Can anyone help me visualize orbits in graph.

Let $G=K_4$ with vertex set $V=\{1,2,3,4\}$ and edge set $E\left(K_4\right)=\{12,13,14,23,24,34\}$

Now if i take permutation $\sigma=(1~2~3~4)\in Sym(V)$ ($Sym(V)$ is permutation group on $V$.

https://math.stackexchange.com/a/423948/520264 in this answer he says that if there is $k$-cycle in permutation then there is $\Big\lfloor\dfrac{k}{2}\Big\rfloor$ orbits of edges between vertices of $k$– cycle.

Here we have $4$-cycle in $\sigma=(1~2~3~4)$ by above formula there is $\Big\lfloor\dfrac{4}{2}\Big\rfloor=2$ orbits of edges between vertices of $4$-cycle.
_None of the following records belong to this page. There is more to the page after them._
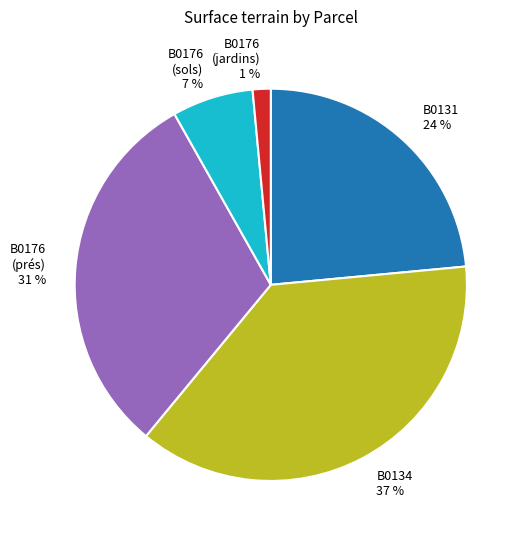

Is there a majority slice in this chart?

No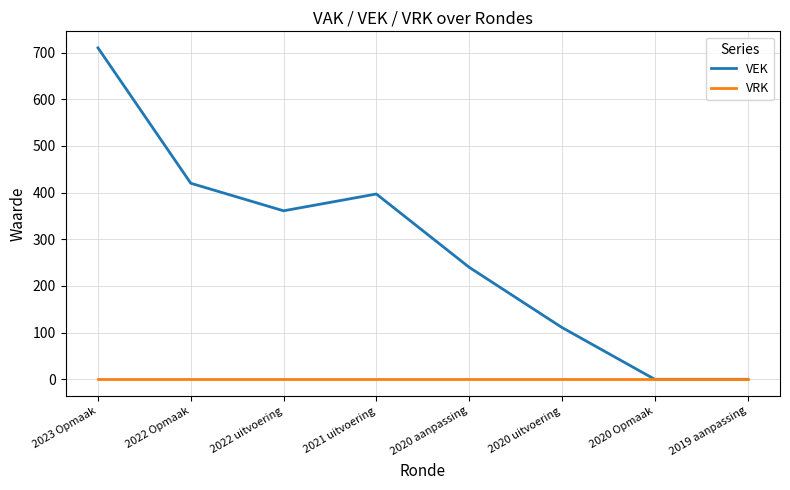

Is this an area chart (filled region under the line)?

No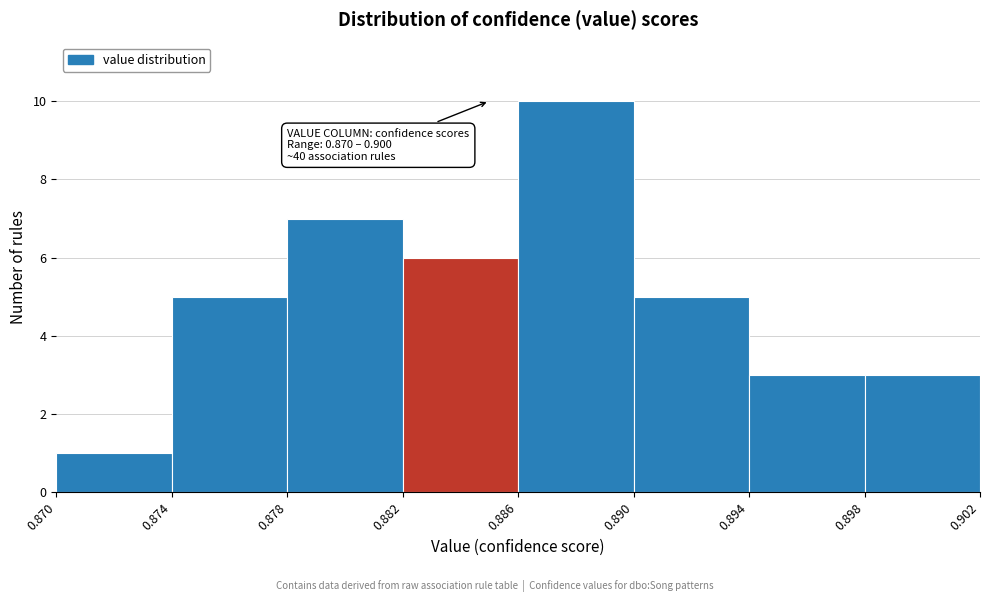

Which range on the x-axis has the tallest bar?

0.886 to 0.890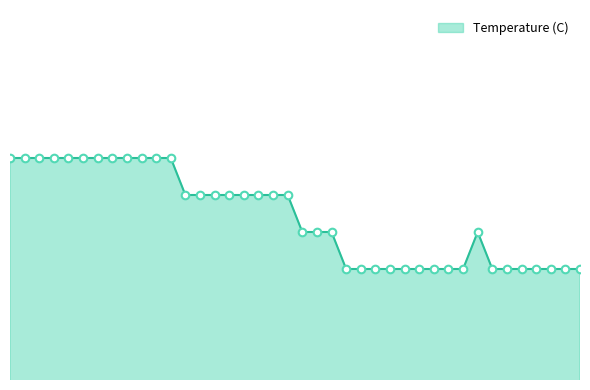

Does the chart have visible grid lines?

No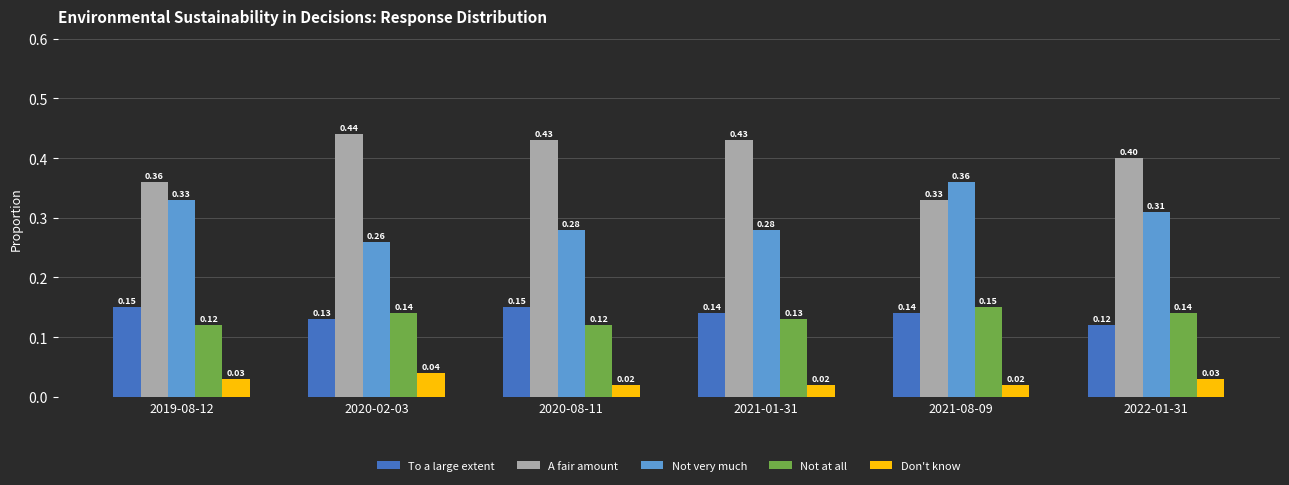

How many distinct data groups are displayed?

5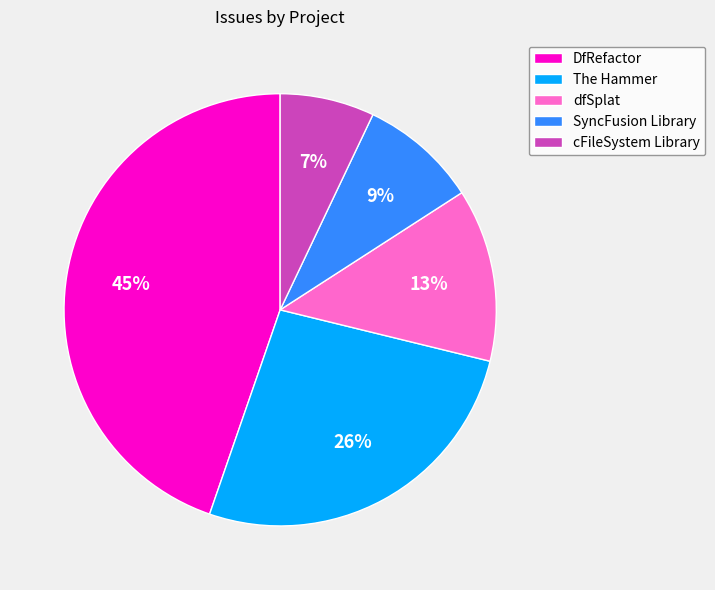

Is the sum of dfSplat and DfRefactor greater than half?

Yes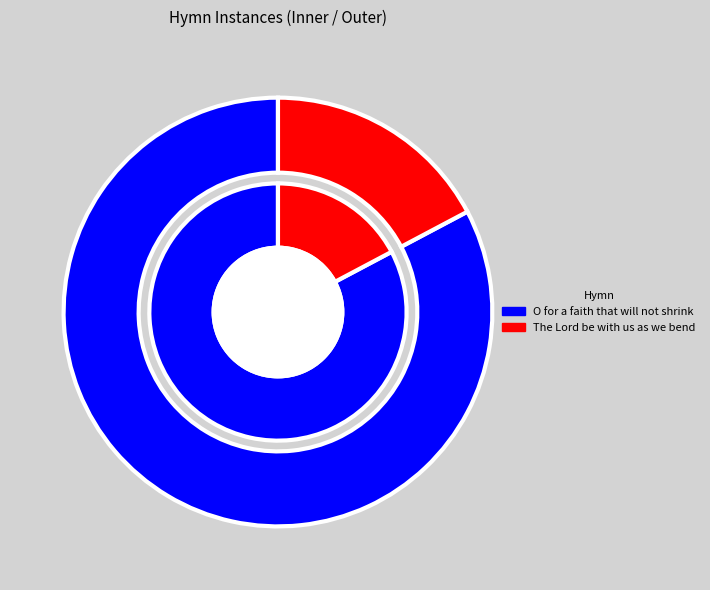

Is the sum of The Lord be with us as we bend and O for a faith that will not shrink greater than half?

Yes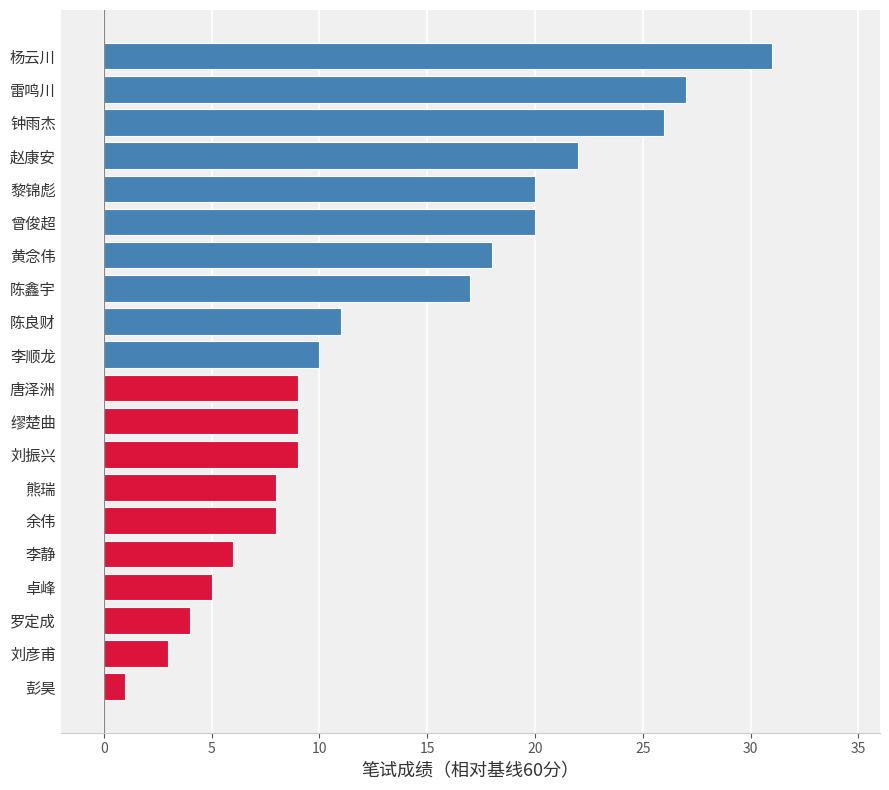

How many bars are there in total?

20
Which are these two orbits?

Answer 1

$k=4$ is a bit too small to visualize, so here is a picture for $k=8$:

Imagine that we are looking at a permutation $\sigma$ that permutes these $8$ vertices in a cycle, and we want a graph fixed by this permutation. (Maybe there are also other vertices we're not looking at, because we don't care what they do for the moment.) Then:

• The $8$ red edges are an orbit of the action of $\sigma$ on $E(K_n)$. (They are either all present or all absent, if we want $\sigma$ to leave the graph unchanged.)
• The $8$ blue edges are another orbit.
• The $8$ purple edges are a third orbit.
• The $4$ orange edges are a fourth orbit.

Essentially, if you rotate the picture above by $45^\circ$, then each edge is moved to another edge of the same color.

In general, there are $\lfloor \frac k2\rfloor$ orbits characterized by the length of an edge, when we draw the vertices in the cycle as a regular $k$-gon.